[Extract provided Boundary: Start]

No one reads this shit, or if they intended to I wouldn't recommend it. I need some serious ventilation.
On week three of birth control now. The whole point of taking it in the first place, was to get rid of that awful two weeks before period time where I'm not a person. I can't be out for the count half the fucking time! What no one told me, is that the adjustment period (or maybe even the whole experience, idk what to think anymore) is basically some odd weeks of my body thinking its pregnant!! Because what I REALLY need in my life right now sore ovaries, two huge pain targets on my chest, and THE COMPLETE INABILITY TO THINK RATIONAL THOUGHTS!!! Jegus!
I pride myself on being an extremely rational person! I'm intelligent and a woman so I can see things from just about every angle! Now all of a sudden I'm this fucking hormonal mental patient! Then Michelle felt we needed to finish watching Fahrenheit 9/11, because that's a happy go lucky didn't actually happen to real people kind of film (heavy sarcasm, fyi.)

[Extract provided Boundary: End]
[Data listing Boundary: Start]

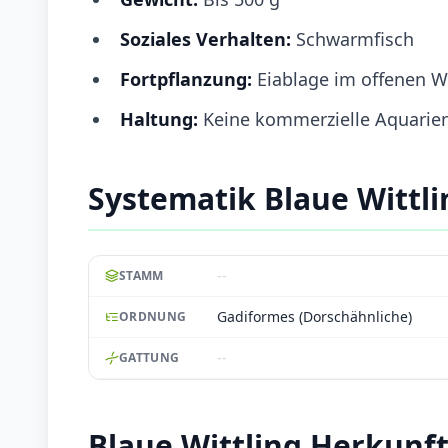
Soziales Verhalten:
Schwarmfisch
Fortpflanzung:
Eiablage im offenen W
Haltung:
Keine kommerzielle Aquarienh
Systematik Blaue Wittli
--
STAMM
Gadiformes (Dorschähnliche)
ORDNUNG
--
GATTUNG
Blaue Wittling Herkun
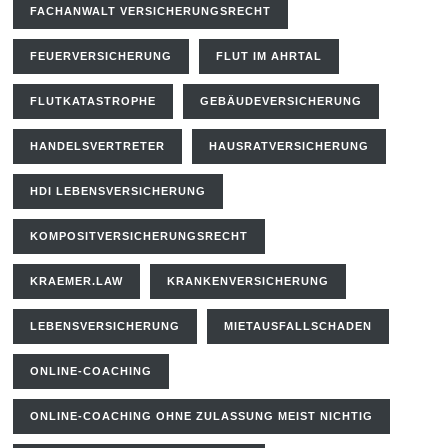
FACHANWALT VERSICHERUNGSRECHT
FEUERVERSICHERUNG
FLUT IM AHRTAL
FLUTKATASTROPHE
GEBÄUDEVERSICHERUNG
HANDELSVERTRETER
HAUSRATVERSICHERUNG
HDI LEBENSVERSICHERUNG
KOMPOSITVERSICHERUNGSRECHT
KRAEMER.LAW
KRANKENVERSICHERUNG
LEBENSVERSICHERUNG
MIETAUSFALLSCHADEN
ONLINE-COACHING
ONLINE-COACHING OHNE ZULASSUNG MEIST NICHTIG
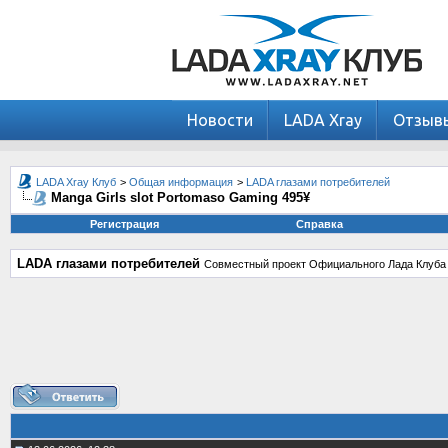
Новости
LADA Xray
Отзыв
LADA Xray Клуб
>
Общая информация
>
LADA глазами потребителей
Manga Girls slot Portomaso Gaming 495¥
Регистрация
Справка
LADA глазами потребителей
Совместный проект Официального Лада Клуба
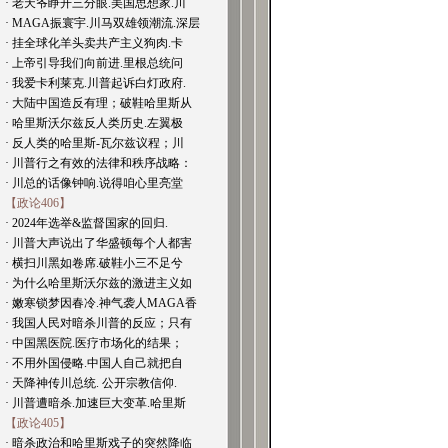
· 老天爷睁开三分眼.美国思想家.川
· MAGA振寰宇.川马双雄领潮流.深层
· 挂全球化羊头卖共产主义狗肉.卡
· 上帝引导我们向前进.里根总统问
· 我爱卡利莱克.川普起诉白灯政府.
· 大陆中国造反有理；破鞋哈里斯从
· 哈里斯沃尔兹反人类历史.左翼极
· 反人类的哈里斯-瓦尔兹议程；川
· 川普行之有效的法律和秩序战略：
· 川总的话像钟响.说得咱心里亮堂
【政论406】
· 2024年选举&监督国家的回归.
· 川普大声说出了华盛顿每个人都害
· 横扫川黑如卷席.破鞋小三不足兮
· 为什么哈里斯沃尔兹的激进主义如
· 嫩寒锁梦因春冷.神气袭人MAGA香
· 我国人民对暗杀川普的反应；只有
· 中国黑医院.医疗市场化的结果；
· 不用外国侵略.中国人自己就把自
· 天降神传川总统. 公开宗教信仰.
· 川普遭暗杀.加速巨大变革.哈里斯
【政论405】
· 暗杀政治和哈里斯戏子的突然降临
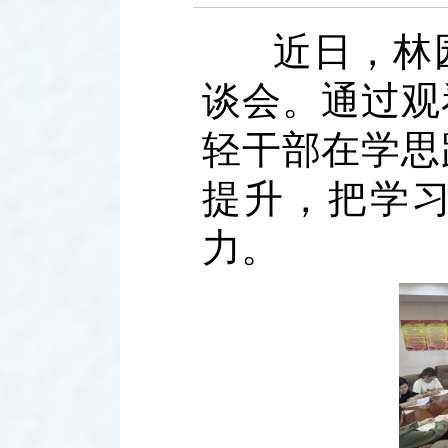
近日，林
谈会。通过观
轻干部在学思
提升，把学
力。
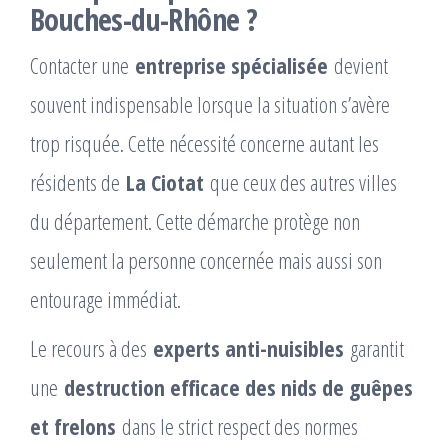
Bouches-du-Rhône ?
Contacter une
entreprise spécialisée
devient
souvent indispensable lorsque la situation s’avère
trop risquée. Cette nécessité concerne autant les
résidents de
La Ciotat
que ceux des autres villes
du département. Cette démarche protège non
seulement la personne concernée mais aussi son
entourage immédiat.
Le recours à des
experts anti-nuisibles
garantit
une
destruction efficace des nids de guêpes
et frelons
dans le strict respect des normes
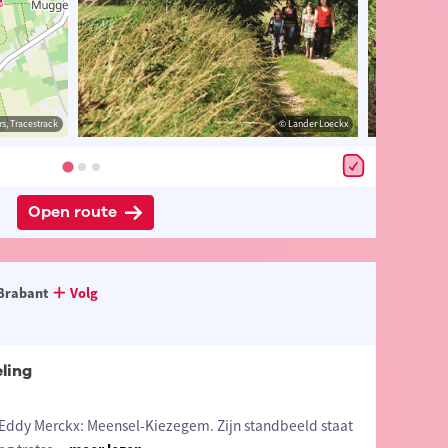
s, Tracestrack
Loeckx
© OpenStreetMap contributors, Tracestrack
© Lander Loeckx
Open route
Brabant
Volg
ling
Eddy Merckx: Meensel-Kiezegem. Zijn standbeeld staat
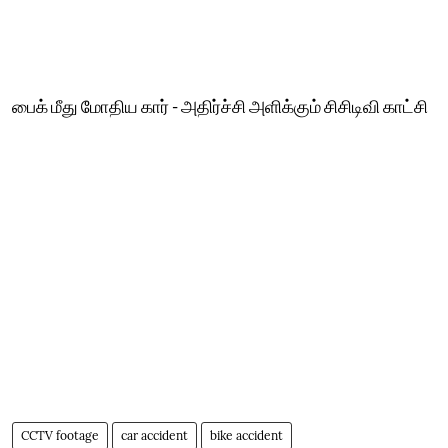
பைக் மீது மோதிய கார் - அதிர்ச்சி அளிக்கும் சிசிடிவி காட்சி
CCTV footage
car accident
bike accident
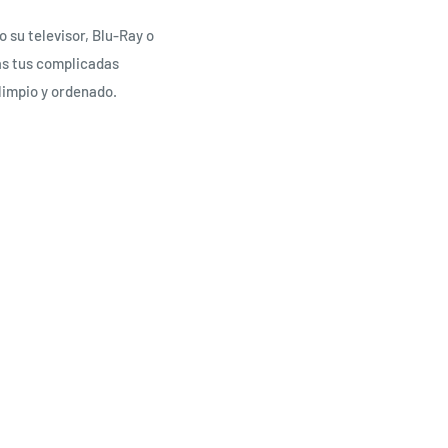
 su televisor, Blu-Ray o
as tus complicadas
limpio y ordenado.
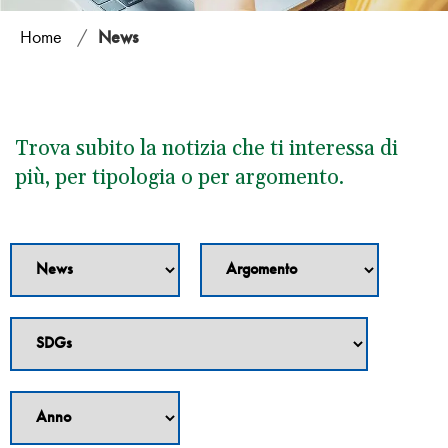
Home
/
News
Trova subito la notizia che ti interessa di
più, per tipologia o per argomento.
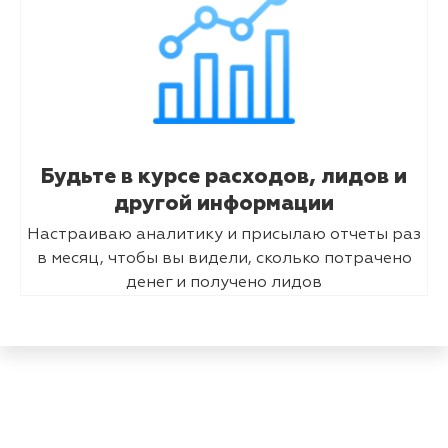
Будьте в курсе расходов, лидов и
другой информации
Настраиваю аналитику и присылаю отчеты раз
в месяц, чтобы вы видели, сколько потрачено
денег и получено лидов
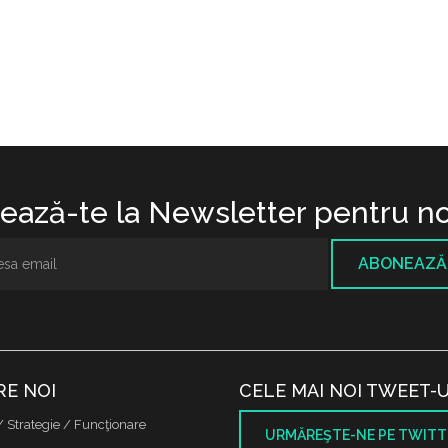
ază-te la Newsletter pentru no
ABONEAZĂ
RE NOI
CELE MAI NOI TWEET-U
/ Strategie / Funcţionare
URMĂREŞTE-NE PE TWITT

[Data listing Boundary: End]

● **Tasks to perform**
(a) Answer these questions about the blog post on starting birth control.
(i) How far into taking birth control is the writer?
(ii) What did the writer hope to get rid of by taking it?
(iii) Which film did Michelle feel they needed to finish watching?
(b) Extend the blog post about starting birth control, picking up after its final sentence about watching Fahrenheit 9/11.

● **Outputs in order**
(a)
(i) Week three.
(ii) The two weeks before the period, when the writer feels like "not a person."
(iii) Fahrenheit 9/11.

(b)
I'm spending a lot of time with her, because she's wonderful and brought me Oreos and chocolate ice cream when I was really down on New Years and just the best friend you could ask for C': So we're heading to bed, watching Little Britain when I request a bedtime bowl. She packed quite a few, and who am I to decline when I love it so? Finally I'm just... so far gone. Baked like a Christmas ham. And ridiculously tired because we didn't get a whole lot of sleep, then had to go help her mom at the shop. So just, that horrible body ache kind of tired that makes everything... stop making sense. I'm all snuggled in, about to finally fall asleep...
When my horrible father calls! Oh golly gee willikers!
And basically threatens to kill my rabbits, because of the allergens that he nor anyone else in my house has to deal with. He could easily send the eleven year old with no allergies to feed the animals he adores, but of course, he's a martyr. Mostly because I might reward his 'good deeds' with patricide. If I didn't care about my future, obv.
I just... can't do it anymore. I can't fix my mother, I can't fix my father, I can't make them be real parents, let alone real people, I can't.
So this year's resolution is more than a resolution, it is simply what is going to happen, because I won't stop until it does.
I need out.
I need to get far away from these people and start living my own life.
Which is pretty impossible considering the rate at which buisnesses are hiring twenty-somethings with no experience and a GED.
But at this point I'll do anything to make it work.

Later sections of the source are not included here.